Blair grew up in Inglewood, where she trailed her older brother to baseball practice. Occasionally she was allowed to play right field. She had a strong arm and was a good enough hitter to play for semi-pro softball teams in Burbank and Pasadena. In 1948, Max Carey, a former Dodgers manager who managed in the AAGPBL and became the league’s president, signed her to play in Peoria, Ill. And, yes, as in “League of Their Own,” the players wore skirts that might have been attractive but were eminently impractical.
Spurs assistant Becky Hammon was prepared when she became the first woman to serve as an NBA head coach after Gregg Popovich was ejected against L.A.
“The worst thing about it is we didn’t have any sliding pads, so we had strawberries on our rear ends,” Blair said. “In fact, you could probably still pick gravel out of my rear end from sliding.
“We didn’t quit. Nowadays, ballplayers, they break a fingernail and they’re on the DL list for a month.”
Injuries limited her to one game with the Peoria Redwings. “I had hurt my legs, and as you know, a pitcher has to be able to get off that mound and put pressure on them,” she said. “I had Charley horses and I couldn’t get rid of them.”
She played softball for a while and was eventually hired by Northrop Aircraft (now Northrop Grumman), where she became transportation manager. She was the company’s third female manager. “I’ve been so proud of that,” she said. “Sports, I think, does that for girls. They learn how to be on a team. They learn how to get along and how to win and how to lose. I can’t stand to lose, but if you do lose, you’ve got to lose gracefully.”
Perry Barber has been an umpire since 1981 and is among the few female umpires to have worked at most levels, including major league spring training games. She met Blair at a convention “and was starstruck.” They have since become friends and board members of the IWBC. “It’s hard to keep up with her. She’d close down the bars when everybody else says, ‘I’ve got to go to sleep.’ She’d say, ‘One more grasshopper,’ ” Barber said.
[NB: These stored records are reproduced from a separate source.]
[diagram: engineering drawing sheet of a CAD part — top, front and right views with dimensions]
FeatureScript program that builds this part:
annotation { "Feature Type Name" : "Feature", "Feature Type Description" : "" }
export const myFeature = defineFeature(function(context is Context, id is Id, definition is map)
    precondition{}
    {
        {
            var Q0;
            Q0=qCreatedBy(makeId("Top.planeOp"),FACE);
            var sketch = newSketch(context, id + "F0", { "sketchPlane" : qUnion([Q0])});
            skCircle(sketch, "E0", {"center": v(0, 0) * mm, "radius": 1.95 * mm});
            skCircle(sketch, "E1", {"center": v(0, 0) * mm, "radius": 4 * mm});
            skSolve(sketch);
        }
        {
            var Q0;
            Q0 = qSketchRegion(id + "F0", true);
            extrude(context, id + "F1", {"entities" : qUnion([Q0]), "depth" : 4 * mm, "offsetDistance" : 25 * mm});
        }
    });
“Maybelle has plenty of stories about growing up in Los Angeles. She has this shtick, basically. I’ve probably heard it 200 times and it’s just as funny the 200th time as it is the first time I ever heard it.”
Blair was a consultant to a pilot for a TV reboot of “A League of Their Own,” which in August was approved for a series produced by Sony Pictures television. “It was quite wonderful what they’re doing, sort of getting it modernized type thing,” she said.
Anticipation of that is helping her get through the pandemic-induced isolation. So is social media, where she started a Facebook campaign to raise $9,400 for the museum by her birthday. As of Friday, she had raised more than $11,750.
She has a museum to get built, and she will find a way to do it. “I’ve got a lot of stories,” she said. “You know what it is, I get so excited, I can hardly handle myself when I talk about what can be.”